Всё круче возраст забирает,
Блажными мыслями бедней
От года к году забавляет.
Но и на самом склоне дней
И при таком солидном стаже,
Когда одуматься пора,
Всё для меня игра, и даже
То, что и вовсе не игра.
И даже крадучись по краю,
В невозвращенца, в беглеца
И в эмиграцию играю.
И доиграю до конца.
Это небывалое заявление обрушилось неожиданностью. Игра даже и в эмиграцию? Даже в такую, кажется, отдельную, не подчиняющуюся ничему область.
Но и здесь для него была – воля Игры, её зов, веление! А в них, как всегда, сопредельные с ней, – увлечённость и сопровождающий её азарт!

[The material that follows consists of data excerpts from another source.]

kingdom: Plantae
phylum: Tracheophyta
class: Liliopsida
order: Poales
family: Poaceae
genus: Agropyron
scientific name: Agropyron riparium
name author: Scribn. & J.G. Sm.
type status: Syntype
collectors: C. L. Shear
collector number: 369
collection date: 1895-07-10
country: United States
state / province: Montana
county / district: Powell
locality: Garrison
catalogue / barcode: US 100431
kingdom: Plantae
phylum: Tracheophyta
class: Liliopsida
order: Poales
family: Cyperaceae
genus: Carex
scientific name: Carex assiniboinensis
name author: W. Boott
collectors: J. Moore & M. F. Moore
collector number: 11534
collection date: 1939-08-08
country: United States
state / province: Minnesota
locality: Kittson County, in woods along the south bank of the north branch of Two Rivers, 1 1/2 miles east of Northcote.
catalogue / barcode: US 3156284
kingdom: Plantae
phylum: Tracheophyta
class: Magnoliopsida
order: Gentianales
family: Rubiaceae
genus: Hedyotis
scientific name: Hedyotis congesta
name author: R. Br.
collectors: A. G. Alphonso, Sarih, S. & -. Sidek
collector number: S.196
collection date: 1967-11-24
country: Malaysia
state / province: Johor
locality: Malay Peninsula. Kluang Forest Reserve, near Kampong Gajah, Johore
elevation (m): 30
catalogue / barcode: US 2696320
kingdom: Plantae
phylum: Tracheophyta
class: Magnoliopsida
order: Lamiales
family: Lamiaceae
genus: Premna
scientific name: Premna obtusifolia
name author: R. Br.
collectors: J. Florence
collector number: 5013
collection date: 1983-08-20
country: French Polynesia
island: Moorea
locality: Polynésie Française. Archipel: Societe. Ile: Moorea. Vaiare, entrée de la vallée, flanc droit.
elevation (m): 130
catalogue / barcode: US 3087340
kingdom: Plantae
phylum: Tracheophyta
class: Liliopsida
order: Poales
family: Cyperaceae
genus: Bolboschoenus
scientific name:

Cнова удивительным образом в чужой стране пришла на помощь протяжённость сквозь всю жизнь так любимого им и спасительного мира Игры.
Как будто предвидя будущее, он задолго написал, взывая: «Храм дощатый одноглавый, / В час треклятый помоги! / Я люблю твои булавы / С тусклым проблеском фольги...» («Апология цирка»). И сущность характера откликнулась на призыв, подсказав совсем иное ощущение эмиграции.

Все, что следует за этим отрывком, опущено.